During a brief rest, leaning against the cold metal of the turbine, Benjamin’s expression grew serious. “Lena, when the surge comes… what does it feel like? Exactly.”

“It’s like… a current,” she described, trying to find the words. “Starting deep in my chest, hot and electric. It races down my arms and legs. My bones feel… liquid for a second before they reset.”

Benjamin’s eyes widened slightly. “How fast? From the first spark to the full urge?”

“A heartbeat. Maybe two.”

He let out a low whistle. “Morgan didn’t tell you, did he? For most of us, it’s a slow burn. A minute or more of rising heat, a painful, grinding transition. What you’re describing… that’s not just a spontaneous awakening. That’s a pureblood trait. An ancient lineage.” He looked at her with a new, unsettling mix of awe and pity. “The blood moon prophecy… it’s about you. Morgan isn’t just collecting a tool.
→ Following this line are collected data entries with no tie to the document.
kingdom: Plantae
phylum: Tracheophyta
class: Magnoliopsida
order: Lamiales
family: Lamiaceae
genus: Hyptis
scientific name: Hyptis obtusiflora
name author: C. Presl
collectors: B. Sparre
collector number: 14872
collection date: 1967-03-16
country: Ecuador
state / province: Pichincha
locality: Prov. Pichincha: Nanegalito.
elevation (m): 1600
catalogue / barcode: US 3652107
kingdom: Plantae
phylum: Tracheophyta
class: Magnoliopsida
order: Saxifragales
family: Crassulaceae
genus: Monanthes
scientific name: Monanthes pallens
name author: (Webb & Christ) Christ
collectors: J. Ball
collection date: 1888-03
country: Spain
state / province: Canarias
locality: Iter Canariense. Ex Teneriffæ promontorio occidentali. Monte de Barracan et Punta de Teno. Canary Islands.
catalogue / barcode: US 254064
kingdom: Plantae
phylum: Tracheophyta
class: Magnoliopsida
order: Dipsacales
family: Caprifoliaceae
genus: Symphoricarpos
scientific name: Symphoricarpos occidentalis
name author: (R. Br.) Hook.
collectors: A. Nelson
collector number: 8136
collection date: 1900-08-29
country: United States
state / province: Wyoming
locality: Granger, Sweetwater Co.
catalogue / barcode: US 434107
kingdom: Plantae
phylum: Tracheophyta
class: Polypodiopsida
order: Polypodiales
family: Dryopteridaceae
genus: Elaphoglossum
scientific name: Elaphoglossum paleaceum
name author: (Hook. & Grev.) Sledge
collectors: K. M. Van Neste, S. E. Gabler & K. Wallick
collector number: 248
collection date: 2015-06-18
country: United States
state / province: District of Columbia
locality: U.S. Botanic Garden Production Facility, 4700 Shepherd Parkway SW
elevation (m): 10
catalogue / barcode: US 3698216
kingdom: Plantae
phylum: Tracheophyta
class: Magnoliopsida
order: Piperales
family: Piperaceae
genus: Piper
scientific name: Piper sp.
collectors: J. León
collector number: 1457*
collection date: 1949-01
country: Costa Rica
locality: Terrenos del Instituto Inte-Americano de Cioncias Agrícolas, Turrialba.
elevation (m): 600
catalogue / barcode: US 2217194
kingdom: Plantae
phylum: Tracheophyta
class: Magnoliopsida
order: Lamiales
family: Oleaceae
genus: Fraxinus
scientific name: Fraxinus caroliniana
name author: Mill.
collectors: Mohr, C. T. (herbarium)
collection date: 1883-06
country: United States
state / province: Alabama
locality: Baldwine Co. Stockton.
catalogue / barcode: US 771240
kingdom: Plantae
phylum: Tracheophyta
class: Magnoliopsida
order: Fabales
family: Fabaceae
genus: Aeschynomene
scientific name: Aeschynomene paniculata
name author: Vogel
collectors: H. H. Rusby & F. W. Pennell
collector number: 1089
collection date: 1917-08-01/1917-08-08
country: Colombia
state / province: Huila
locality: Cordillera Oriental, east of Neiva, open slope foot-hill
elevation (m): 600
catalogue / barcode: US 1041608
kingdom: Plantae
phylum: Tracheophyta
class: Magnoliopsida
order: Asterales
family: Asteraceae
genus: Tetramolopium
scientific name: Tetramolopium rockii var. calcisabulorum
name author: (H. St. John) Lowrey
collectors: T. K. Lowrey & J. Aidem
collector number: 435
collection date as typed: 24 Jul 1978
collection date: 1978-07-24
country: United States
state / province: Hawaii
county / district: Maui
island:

He’s found a key. And keys get turned, especially during a blood moon.”

The training ended with Lena exhausted but with a fragile, newfound thread of hope. She had managed, just once, to hold the transformation at the very precipice—her vision tinged gold, her hearing impossibly acute—for a full ten seconds before letting it recede. It was the first time she hadn’t been completely overwhelmed.

She slipped back into the night, the phantom weight of the moonstone necklace gone replaced by the heavy knowledge Benjamin had given her. As she walked the empty streets toward her apartment, a flicker of movement in a second-story window across the street caught her enhanced eye. A silhouette, unmistakably holding a camera with a long lens, pulled quickly back into the darkness.

Detective Miles. The police weren’t just looking for patterns;

they were watching. Maggie’s warning was no longer abstract. The net was tightening, and Lena was now acutely aware that she was dancing on a razor’s edge, caught between the predatory gaze of the Pack and the relentless hunt of the human world. Control was no longer just about survival;

it was her only chance to navigate the trap that was closing around her from all sides.